Product Context
Voya Financial wants to score incoming financial transactions for fraud across retirement disbursements, account transfers, and linked payment activity in Voya's digital servicing surfaces. The system is used by members, contact-center agents, and risk operations teams, and must decide in real time whether to approve, step up authentication, hold for review, or decline.
Scale
| Signal | Value |
|---|
| Registered members | 9M |
| Monthly active digital users | 3.5M |
| Transactions/day | 18M |
| Peak transaction QPS | 2,500 |
| Peak feature lookups QPS | 25,000+ |
| Historical labeled transactions | 4.2B over 3 years |
| Fraud rate | ~0.18% of transactions |
| End-to-end decision latency budget (p99) | 120ms |
Fraud labels are delayed and noisy: some chargebacks or confirmed fraud cases arrive days later, while many transactions have no explicit negative label. The business cares about reducing fraud loss without causing excessive false positives that block legitimate retirement and benefits activity.
Task
Design an end-to-end ML system for real-time fraud detection at Voya Financial.

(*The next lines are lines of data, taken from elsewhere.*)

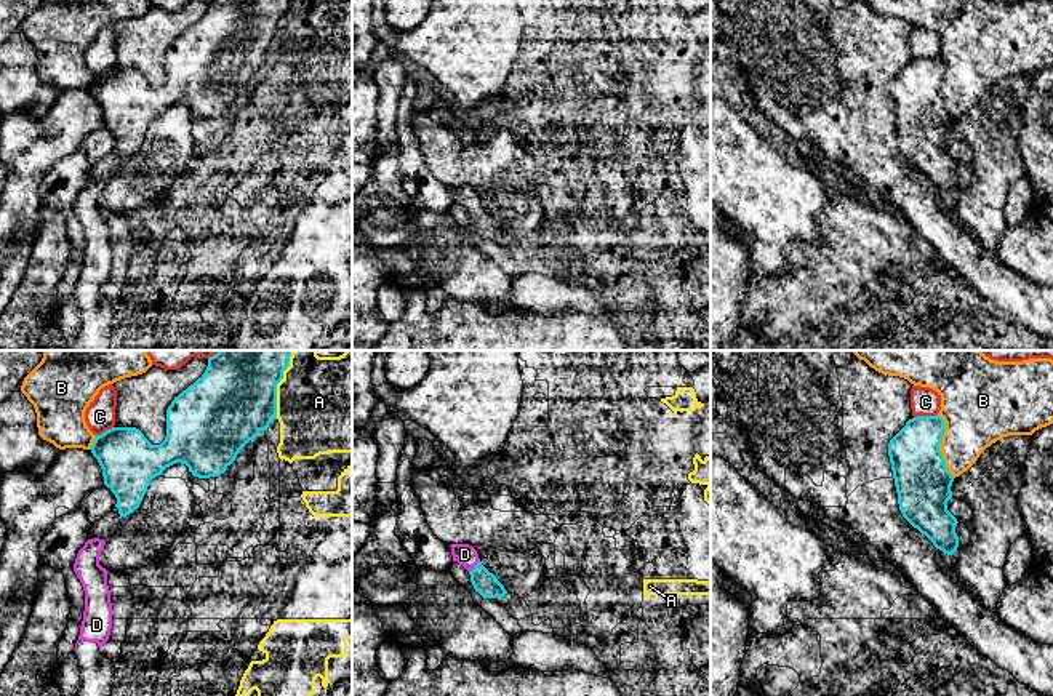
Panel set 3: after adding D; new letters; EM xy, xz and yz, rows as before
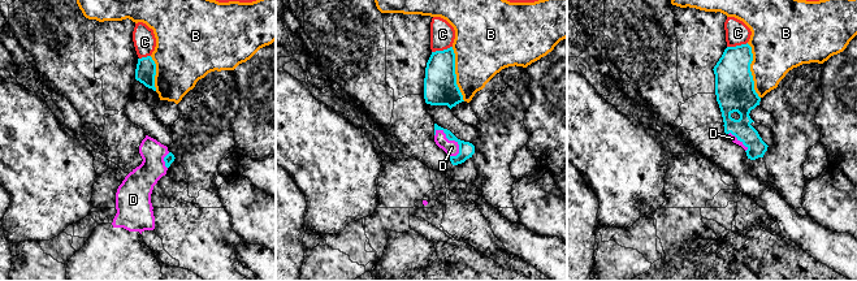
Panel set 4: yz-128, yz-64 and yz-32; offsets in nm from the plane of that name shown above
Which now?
A: another cell
B: another cell
C: another cell
D: same cell
Same cell: D

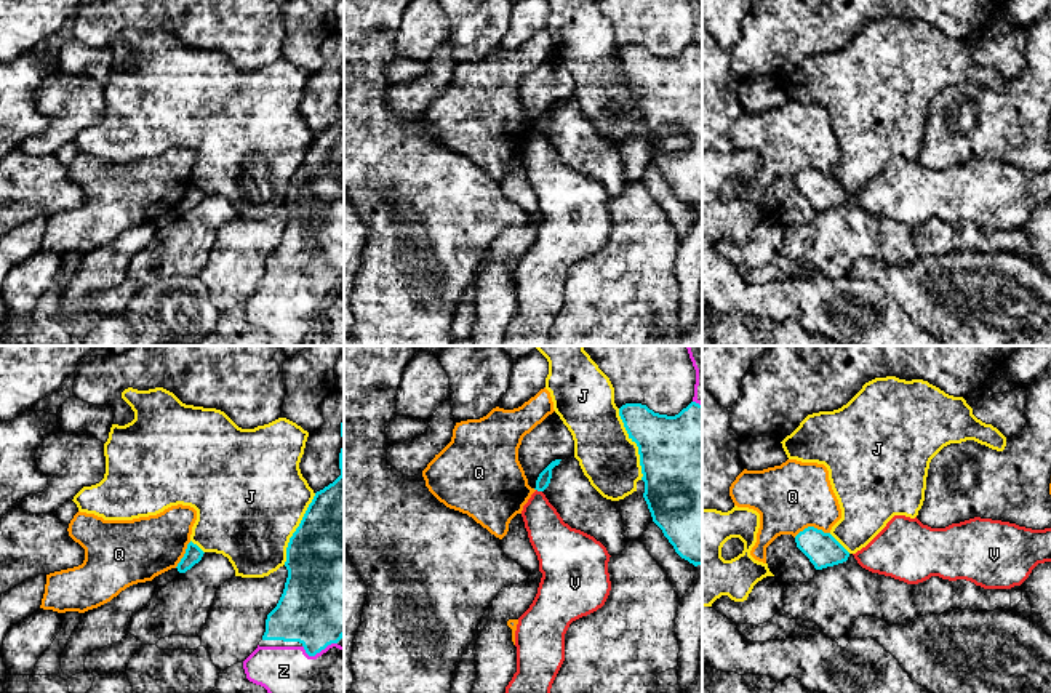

Address the following:
- Clarify the product requirements, decision actions, and key business tradeoffs between fraud capture and customer friction.
- Propose a multi-stage architecture for real-time scoring, including fast candidate/rule gating, ML ranking/scoring, and a final policy or re-ranking layer for actioning.
- Design the offline and online data architecture: feature computation, feature store, training cadence, label generation, and feedback loop.
- Choose models for each stage and justify them under class imbalance, delayed labels, and strict latency constraints.
- Define offline evaluation, online rollout, monitoring, and alerting, including calibration, drift, and training-serving skew.
- Identify major failure modes and how the system should fail safely under outages or degraded dependencies.
Constraints
- Must support hard compliance and audit requirements: every decision must be explainable and reproducible.
- PII usage is restricted; sensitive features require governed access and lineage.
- Some features must be updated in near real time (device velocity, recent transfer count, IP risk), while others can be batch refreshed daily.
- False positives are expensive: blocking a legitimate retirement withdrawal or rollover creates customer and regulatory risk.
- The system must remain available during feature store or model service degradation, with deterministic fallback behavior.